Low Tatras Ridge Traverse: Western Section
- 3 dny
- 55 km
- 3100 m
Ďumbier is the highest peak in the Low Tatras and gets very busy in season. If you’d rather avoid climbing with crowds, take this route and explore a quieter area below the highest part of the range, accessible only 3 months of the year.
The hike starts at the bus stop by the entrance to the parking area, at the Lúčky junction (930 m). From the stop, follow the green trail through the trees and within a moment you’ll emerge onto a meadow. Cross it, then in the forest join a wide logging track.

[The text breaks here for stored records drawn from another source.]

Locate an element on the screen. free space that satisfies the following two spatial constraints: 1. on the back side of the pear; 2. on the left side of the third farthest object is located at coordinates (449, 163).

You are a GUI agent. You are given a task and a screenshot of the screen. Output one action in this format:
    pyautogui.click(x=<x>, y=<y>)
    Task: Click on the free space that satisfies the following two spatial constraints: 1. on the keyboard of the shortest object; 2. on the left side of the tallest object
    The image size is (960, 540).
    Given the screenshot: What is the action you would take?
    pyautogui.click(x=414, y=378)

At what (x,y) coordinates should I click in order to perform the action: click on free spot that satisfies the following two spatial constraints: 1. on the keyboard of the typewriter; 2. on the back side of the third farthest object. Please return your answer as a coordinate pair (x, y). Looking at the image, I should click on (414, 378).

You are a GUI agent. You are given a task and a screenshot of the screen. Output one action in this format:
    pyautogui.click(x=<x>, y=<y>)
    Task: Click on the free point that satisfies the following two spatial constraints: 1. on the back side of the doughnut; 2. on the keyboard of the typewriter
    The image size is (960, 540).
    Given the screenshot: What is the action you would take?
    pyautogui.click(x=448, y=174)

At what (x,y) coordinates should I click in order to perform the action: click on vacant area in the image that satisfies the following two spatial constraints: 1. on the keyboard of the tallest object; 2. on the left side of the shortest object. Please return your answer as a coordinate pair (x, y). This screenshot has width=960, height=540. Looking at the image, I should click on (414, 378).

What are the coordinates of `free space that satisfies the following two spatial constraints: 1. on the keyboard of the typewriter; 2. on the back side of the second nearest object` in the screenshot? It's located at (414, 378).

This climbs gently to the pod Krčahovom junction (1,060 m), where you turn left onto the red trail, cross the stream, and climb several dozen vertical metres on a narrow path to a grassy rise dotted with young conifers.

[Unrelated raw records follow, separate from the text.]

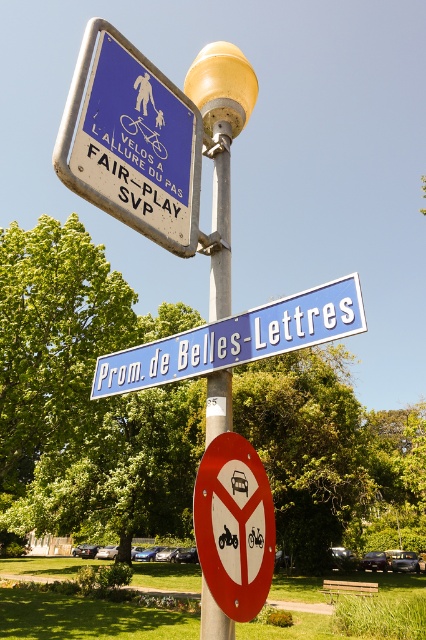
Which is above, yellow plastic lamp post at center or silver metallic pole at center?

yellow plastic lamp post at center

Does yellow plastic lamp post at center have a greater height compared to silver metallic pole at center?

Indeed, yellow plastic lamp post at center has a greater height compared to silver metallic pole at center.

Locate an element on the screen. The image size is (426, 640). yellow plastic lamp post at center is located at coordinates tap(221, 148).

Does blue plastic street sign at center appear on the left side of red plastic sign at lower center?

Correct, you'll find blue plastic street sign at center to the left of red plastic sign at lower center.

Can you confirm if blue plastic street sign at center is wider than red plastic sign at lower center?

Correct, the width of blue plastic street sign at center exceeds that of red plastic sign at lower center.

Measure the distance between blue plastic street sign at center and camera.

The distance of blue plastic street sign at center from camera is 2.69 meters.

This screenshot has height=640, width=426. What are the coordinates of `blue plastic street sign at center` in the screenshot? It's located at (236, 339).

Can you confirm if blue plastic sign at upper left is wider than red plastic sign at lower center?

Yes, blue plastic sign at upper left is wider than red plastic sign at lower center.

Which is in front, point (143, 56) or point (227, 516)?

Point (227, 516) is in front.

Which is behind, point (181, 212) or point (238, 513)?

The point (181, 212) is more distant.

You are a GUI agent. You are given a task and a screenshot of the screen. Output one action in this format:
    pyautogui.click(x=<x>, y=<y>)
    Task: Click on the blue plastic sign at upper left
    
    Given the screenshot: What is the action you would take?
    (132, 141)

Follow the narrow path for a few minutes until it leads to a wider track. Turn right and continue up a long bend toward the forest. Trail markings are patchy here and only reappear once you are back in the woods, so take care. In the forest, the route is only mildly undulating, ending with a crossing of a wet area on a broken footbridge before you reach a wider clearing once used for loading timber. Several tracks start here. The correct one is the far-left track and it is well marked.
Follow it for about 200 metres and at a solitary spruce marked with a red blaze, turn left onto a path. The path is partly stone-paved and, with the stream on your right, leads you out of the forest onto barren logged slopes, which you then climb all the way to Javorie Saddle (1,487 m).
So far the route may not have been the prettiest, but what follows more than makes up for it. From here, a path to Ďumbier winds across small mountain meadows covered with blueberry bushes, through dense dwarf pine and low woodland, and finally along a grassy ridge.
From the saddle, turn right and follow the yellow trail as you begin climbing toward Tanečnica (1,681 m), bypassing the summit on the right. Here, for the first time, panoramic views open up over the main ridge of the Low Tatras, which looks far more majestic from this side than from the south. With these views ahead of you, descend about 100 vertical metres, only to regain them on the climb up Prašivá.
A short descent follows, then a long climb through dwarf pine onto the grassy, gently rising northern ridge of Krúpova hoľa. Although you will see a path heading straight up toward Krúpova hoľa, it is not the marked route, so at the junction below it you should turn right and ascend on the blue trail in switchbacks from the pod Krupovou hoľou junction.
This brings you to Krúpové Saddle (1,925 m), from which a red-marked spur leads to the summit of Ďumbier (2,043 m). Most of the route is paved with huge stones. At first it runs right along the ridge and here and there takes you to the very edge of a deep rocky drop. After a while it bends slightly right and leads to the summit across a slope covered with grass and many large rocks.
From the summit of Ďumbier there are magnificent views of almost the entire ridge of the High Tatras, starting with Slavkovský štít on the far right, then Gerlachovský štít, Vysoká, Kriváň and Svinica, beyond which the Western Tatras begin, with well-known peaks such as Bystrá, Klín, Baranec, Tri kopy, Baníkov, Pachola and Sivý vrch on the far left. You can also see landmarks such as Veľký Choč and Malá Fatra. Looking west along the ridge, you will see Chopok, Dereše and Chabenec.
The return follows the same route at first via Krúpové Saddle, then along the green trail back down in switchbacks to the junction below Krúpova hoľa. From there continue on the green trail all the way down into Široká dolina to the záver Širokej doliny junction (1,416 m), then on a wide forest track descending gently to the pod Krčahovom junction, from where you already know the way back to Lúčky.